▶ AIM OF THE EXERCISE:
Search the records for the string "that". Copy each line where it occurs.

▶ DATA PROVIDED:
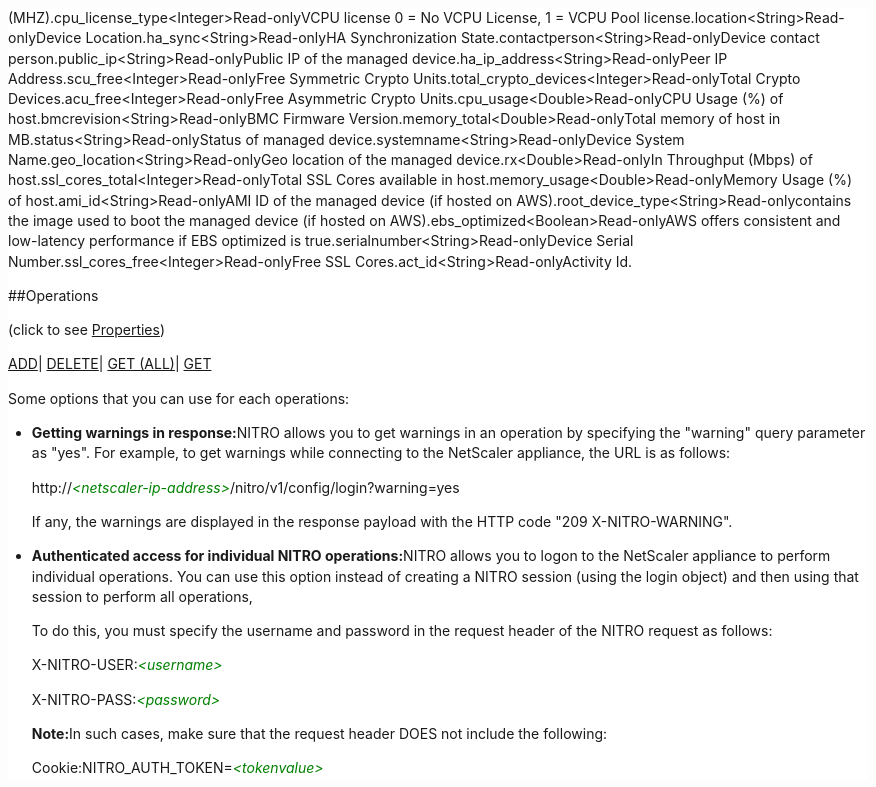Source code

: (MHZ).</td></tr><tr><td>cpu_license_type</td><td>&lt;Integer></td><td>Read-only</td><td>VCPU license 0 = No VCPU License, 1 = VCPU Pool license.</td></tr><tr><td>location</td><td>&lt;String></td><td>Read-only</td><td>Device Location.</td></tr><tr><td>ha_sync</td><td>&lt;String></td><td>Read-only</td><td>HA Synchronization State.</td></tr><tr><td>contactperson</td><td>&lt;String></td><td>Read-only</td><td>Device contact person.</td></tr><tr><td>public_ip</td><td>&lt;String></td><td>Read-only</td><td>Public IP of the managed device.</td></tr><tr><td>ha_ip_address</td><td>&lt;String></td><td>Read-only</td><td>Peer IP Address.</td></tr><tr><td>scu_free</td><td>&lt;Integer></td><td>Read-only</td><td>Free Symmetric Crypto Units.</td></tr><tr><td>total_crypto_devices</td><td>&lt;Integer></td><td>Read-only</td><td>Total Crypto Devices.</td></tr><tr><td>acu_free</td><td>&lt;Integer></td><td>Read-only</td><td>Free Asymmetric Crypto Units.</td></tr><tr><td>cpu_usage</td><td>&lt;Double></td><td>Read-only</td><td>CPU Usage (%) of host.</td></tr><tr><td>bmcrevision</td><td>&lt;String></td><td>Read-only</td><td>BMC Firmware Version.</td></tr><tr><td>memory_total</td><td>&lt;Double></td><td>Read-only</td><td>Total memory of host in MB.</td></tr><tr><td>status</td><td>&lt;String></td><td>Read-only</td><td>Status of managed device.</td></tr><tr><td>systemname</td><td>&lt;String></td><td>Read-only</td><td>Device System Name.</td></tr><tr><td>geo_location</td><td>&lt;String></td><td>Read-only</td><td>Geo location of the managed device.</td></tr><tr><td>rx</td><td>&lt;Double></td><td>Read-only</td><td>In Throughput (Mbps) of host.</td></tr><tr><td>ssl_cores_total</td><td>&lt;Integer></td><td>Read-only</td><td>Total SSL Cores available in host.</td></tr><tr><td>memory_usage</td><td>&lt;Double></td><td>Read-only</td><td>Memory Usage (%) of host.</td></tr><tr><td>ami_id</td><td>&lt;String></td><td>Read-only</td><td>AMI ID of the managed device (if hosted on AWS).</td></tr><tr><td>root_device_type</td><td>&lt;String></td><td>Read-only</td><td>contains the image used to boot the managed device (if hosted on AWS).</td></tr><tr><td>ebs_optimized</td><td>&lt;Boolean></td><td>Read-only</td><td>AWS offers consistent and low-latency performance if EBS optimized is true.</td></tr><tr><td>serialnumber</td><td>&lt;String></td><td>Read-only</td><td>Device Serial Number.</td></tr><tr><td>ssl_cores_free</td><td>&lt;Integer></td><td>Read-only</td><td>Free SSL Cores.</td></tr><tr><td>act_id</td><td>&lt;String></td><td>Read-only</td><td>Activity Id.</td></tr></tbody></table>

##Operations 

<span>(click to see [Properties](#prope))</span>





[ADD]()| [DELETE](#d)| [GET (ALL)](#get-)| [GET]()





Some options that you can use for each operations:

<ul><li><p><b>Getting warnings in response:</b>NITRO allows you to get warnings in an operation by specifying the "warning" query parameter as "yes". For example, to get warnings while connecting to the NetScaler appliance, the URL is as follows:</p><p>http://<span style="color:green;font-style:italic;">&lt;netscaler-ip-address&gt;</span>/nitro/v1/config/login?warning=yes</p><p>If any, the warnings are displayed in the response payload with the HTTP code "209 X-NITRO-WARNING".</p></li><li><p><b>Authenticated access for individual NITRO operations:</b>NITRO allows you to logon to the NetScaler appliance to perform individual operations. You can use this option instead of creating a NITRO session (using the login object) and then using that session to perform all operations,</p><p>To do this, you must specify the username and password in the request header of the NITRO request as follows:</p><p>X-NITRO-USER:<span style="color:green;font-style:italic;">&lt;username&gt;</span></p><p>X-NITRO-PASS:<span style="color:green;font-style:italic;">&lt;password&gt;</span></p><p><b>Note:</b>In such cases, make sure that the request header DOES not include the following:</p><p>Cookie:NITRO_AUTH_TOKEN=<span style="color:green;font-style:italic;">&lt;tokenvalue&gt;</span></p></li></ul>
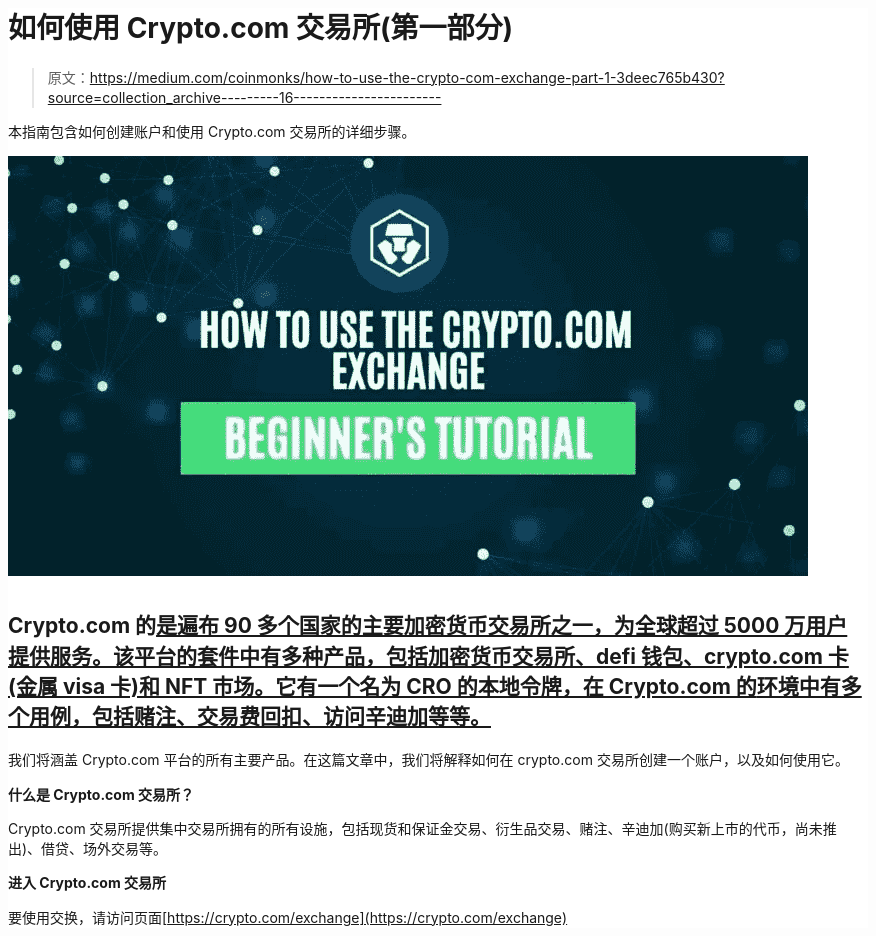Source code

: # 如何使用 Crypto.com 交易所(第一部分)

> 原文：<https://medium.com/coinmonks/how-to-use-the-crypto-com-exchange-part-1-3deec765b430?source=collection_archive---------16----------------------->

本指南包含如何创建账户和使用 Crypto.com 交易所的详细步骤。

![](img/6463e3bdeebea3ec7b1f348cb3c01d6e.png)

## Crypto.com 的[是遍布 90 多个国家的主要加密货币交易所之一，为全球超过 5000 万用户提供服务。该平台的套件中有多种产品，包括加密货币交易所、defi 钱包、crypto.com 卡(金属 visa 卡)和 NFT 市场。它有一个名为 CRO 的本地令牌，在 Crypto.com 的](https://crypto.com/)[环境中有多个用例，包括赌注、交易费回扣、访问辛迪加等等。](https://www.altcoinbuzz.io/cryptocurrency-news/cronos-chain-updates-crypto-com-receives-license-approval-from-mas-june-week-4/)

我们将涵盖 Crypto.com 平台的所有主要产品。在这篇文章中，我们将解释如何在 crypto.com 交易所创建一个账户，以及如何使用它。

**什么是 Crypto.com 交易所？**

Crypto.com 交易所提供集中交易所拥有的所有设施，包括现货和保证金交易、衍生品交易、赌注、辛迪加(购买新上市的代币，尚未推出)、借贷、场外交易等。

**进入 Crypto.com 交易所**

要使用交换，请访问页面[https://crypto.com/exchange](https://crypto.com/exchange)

▶ RESPONSE AREA:
Some options that you can use for each operations:
<ul><li><p><b>Getting warnings in response:</b>NITRO allows you to get warnings in an operation by specifying the "warning" query parameter as "yes". For example, to get warnings while connecting to the NetScaler appliance, the URL is as follows:</p><p>http://<span style="color:green;font-style:italic;">&lt;netscaler-ip-address&gt;</span>/nitro/v1/config/login?warning=yes</p><p>If any, the warnings are displayed in the response payload with the HTTP code "209 X-NITRO-WARNING".</p></li><li><p><b>Authenticated access for individual NITRO operations:</b>NITRO allows you to logon to the NetScaler appliance to perform individual operations. You can use this option instead of creating a NITRO session (using the login object) and then using that session to perform all operations,</p><p>To do this, you must specify the username and password in the request header of the NITRO request as follows:</p><p>X-NITRO-USER:<span style="color:green;font-style:italic;">&lt;username&gt;</span></p><p>X-NITRO-PASS:<span style="color:green;font-style:italic;">&lt;password&gt;</span></p><p><b>Note:</b>In such cases, make sure that the request header DOES not include the following:</p><p>Cookie:NITRO_AUTH_TOKEN=<span style="color:green;font-style:italic;">&lt;tokenvalue&gt;</span></p></li></ul>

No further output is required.